20      La DP allègue, en s’appuyant sur les conclusions de l’avocat général Mme Trstenjak sous l’arrêt de la Cour du 17 septembre 2009, Commission/MTU Friedrichshafen (C‑520/07 P, non encore publiées au Recueil, point 49), que sa situation procédurale se détériorerait considérablement en cas de non-respect de l’acte attaqué, puisqu’elle se trouverait privée, lors du recours contre la décision finale mettant fin à la procédure, de la possibilité de dénoncer le caractère lacunaire du fondement factuel de cette dernière. Cet allègement de la charge de la preuve en faveur de la Commission serait manifestement préjudiciable à la DP et représenterait une sanction du non-respect de l’acte attaqué. Pour préserver ses droits de la défense, la DP serait donc de facto contrainte de se conformer à l’acte attaqué.

21      Par ailleurs, l’affectation particulière de la DP résulterait du fait que la Commission, dans l’acte attaqué, réclame des données relatives à ses coûts et à ses recettes portant sur presque 20 ans et qui, de surcroît, concernent la période au cours de laquelle la DP a été transformée en entreprise de droit privé. La recherche des données demandées exigerait un investissement exceptionnel en termes de temps et de personnel et engendrerait des coûts à hauteur de plusieurs centaines de milliers d’euros.

22      L’acte attaqué ne serait pas non plus une simple mesure préparatoire. La comparaison avec l’engagement d’une procédure et une communication des griefs en matière d’ententes serait inopérante pour plusieurs raisons, notamment dans la mesure où, selon une jurisprudence constante, en matière d’aides d’État, la décision d’ouverture de la procédure formelle d’examen est susceptible de recours. Le critère essentiel à cet égard ne serait pas de savoir si l’acte attaqué est une mesure préparatoire dans le cadre d’une procédure en plusieurs étapes, mais s’il a des effets juridiques pour l’entreprise concernée et modifie sa situation juridique.

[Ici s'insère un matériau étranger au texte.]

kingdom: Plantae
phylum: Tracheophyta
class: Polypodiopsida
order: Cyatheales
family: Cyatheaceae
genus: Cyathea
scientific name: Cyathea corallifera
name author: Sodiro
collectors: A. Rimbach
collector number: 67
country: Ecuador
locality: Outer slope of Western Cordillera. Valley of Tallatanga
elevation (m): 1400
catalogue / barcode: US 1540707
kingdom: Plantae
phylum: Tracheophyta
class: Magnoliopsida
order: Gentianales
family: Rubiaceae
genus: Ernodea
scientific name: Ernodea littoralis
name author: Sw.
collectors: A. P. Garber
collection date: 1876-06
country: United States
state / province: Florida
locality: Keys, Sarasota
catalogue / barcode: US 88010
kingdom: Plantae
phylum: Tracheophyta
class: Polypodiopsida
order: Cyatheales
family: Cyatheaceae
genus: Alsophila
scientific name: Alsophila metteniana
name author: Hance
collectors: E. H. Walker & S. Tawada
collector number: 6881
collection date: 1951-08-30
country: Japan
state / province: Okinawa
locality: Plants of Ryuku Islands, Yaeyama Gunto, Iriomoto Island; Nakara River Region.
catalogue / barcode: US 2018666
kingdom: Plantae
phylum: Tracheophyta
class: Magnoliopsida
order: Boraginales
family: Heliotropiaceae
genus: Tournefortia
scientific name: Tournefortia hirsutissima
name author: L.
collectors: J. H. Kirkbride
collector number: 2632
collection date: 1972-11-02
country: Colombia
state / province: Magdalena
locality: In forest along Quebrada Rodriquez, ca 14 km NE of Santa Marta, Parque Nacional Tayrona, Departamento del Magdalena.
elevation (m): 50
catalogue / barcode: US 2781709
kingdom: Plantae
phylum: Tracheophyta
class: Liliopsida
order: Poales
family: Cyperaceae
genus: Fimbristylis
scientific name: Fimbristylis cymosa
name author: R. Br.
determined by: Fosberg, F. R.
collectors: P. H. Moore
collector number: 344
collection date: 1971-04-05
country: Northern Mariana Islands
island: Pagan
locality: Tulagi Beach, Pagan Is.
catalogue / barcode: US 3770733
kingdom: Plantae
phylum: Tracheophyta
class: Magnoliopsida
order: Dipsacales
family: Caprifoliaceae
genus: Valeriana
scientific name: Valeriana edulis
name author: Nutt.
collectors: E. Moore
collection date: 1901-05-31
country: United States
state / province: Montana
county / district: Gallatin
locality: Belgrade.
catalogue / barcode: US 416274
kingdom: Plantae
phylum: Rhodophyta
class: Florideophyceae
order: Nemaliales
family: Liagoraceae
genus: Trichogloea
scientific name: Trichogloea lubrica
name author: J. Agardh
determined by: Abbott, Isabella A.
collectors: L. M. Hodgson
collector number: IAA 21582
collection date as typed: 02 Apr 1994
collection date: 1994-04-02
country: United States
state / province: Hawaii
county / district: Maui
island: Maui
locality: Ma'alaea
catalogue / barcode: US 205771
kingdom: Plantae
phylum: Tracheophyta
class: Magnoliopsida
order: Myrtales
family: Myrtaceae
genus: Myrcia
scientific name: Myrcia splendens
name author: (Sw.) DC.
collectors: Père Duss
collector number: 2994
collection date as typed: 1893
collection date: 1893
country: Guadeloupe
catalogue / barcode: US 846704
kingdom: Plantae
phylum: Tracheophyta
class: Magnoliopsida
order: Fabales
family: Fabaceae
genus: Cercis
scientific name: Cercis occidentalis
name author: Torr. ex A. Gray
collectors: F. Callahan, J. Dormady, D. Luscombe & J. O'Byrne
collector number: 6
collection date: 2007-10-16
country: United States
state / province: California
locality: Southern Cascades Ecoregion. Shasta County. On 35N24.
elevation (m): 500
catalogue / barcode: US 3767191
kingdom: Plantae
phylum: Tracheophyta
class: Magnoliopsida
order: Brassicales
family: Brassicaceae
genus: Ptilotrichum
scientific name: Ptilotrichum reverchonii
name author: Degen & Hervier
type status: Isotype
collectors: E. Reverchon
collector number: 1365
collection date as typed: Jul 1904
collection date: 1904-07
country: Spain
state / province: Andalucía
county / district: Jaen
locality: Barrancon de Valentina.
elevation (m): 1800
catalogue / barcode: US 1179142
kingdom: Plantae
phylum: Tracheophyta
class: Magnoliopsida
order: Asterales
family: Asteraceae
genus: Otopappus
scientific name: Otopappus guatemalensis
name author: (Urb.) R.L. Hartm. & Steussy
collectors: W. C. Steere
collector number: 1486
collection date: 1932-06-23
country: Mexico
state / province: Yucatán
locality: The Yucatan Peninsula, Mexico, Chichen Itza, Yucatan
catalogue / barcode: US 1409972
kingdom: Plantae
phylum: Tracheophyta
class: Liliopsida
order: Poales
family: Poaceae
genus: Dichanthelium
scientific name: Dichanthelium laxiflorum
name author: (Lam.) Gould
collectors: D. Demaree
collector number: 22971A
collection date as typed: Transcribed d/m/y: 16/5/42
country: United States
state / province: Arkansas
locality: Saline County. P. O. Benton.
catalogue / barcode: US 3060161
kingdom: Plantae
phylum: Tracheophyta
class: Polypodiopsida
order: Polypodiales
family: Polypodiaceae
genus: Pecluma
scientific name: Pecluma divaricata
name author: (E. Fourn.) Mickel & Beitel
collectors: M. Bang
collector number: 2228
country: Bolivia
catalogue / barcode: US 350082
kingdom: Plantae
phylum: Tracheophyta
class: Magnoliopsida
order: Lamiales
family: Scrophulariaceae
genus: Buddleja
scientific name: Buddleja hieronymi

23      Enfin, quant à sa qualité pour agir, la DP fait valoir qu’elle est individualisée en sa qualité de débitrice à titre exclusif de l’obligation de restituer l’aide. En outre, elle seule disposerait des informations demandées dans l’acte attaqué et serait affectée par la forclusion résultant du non-respect de la demande formulée dans l’acte attaqué. La DP serait aussi directement concernée, car il n’y aurait aucune incertitude possible quant aux informations requises par la Commission, lesquelles ressortiraient de l’acte attaqué sans qu’aucune concrétisation supplémentaire soit nécessaire.

 Appréciation du Tribunal

24      Selon une jurisprudence constante, constituent des actes ou des décisions susceptibles de faire l’objet d’un recours en annulation les seules mesures produisant des effets juridiques obligatoires de nature à affecter les intérêts du requérant, en modifiant, de façon caractérisée, la situation juridique de celui-ci. En outre, lorsqu’il s’agit d’actes ou de décisions dont l’élaboration s’effectue en plusieurs phases, notamment au terme d’une procédure interne, ne constituent des actes attaquables que les mesures qui fixent définitivement la position de l’institution au terme de cette procédure, à l’exclusion des mesures intermédiaires dont l’objectif est de préparer la décision finale (arrêt de la Cour du 11 novembre 1981, IBM/Commission, 60/81, Rec. p. 2639, points 9 et 10 ; arrêt du Tribunal du 18 décembre 1992, Cimenteries CBR e.a./Commission, T‑10/92 à T‑12/92 et T‑15/92, Rec. p. II‑2667, point 28, et ordonnance du Tribunal du 21 novembre 2005, Tramarin/Commission, T‑426/04, Rec. p. II‑4765, point 25).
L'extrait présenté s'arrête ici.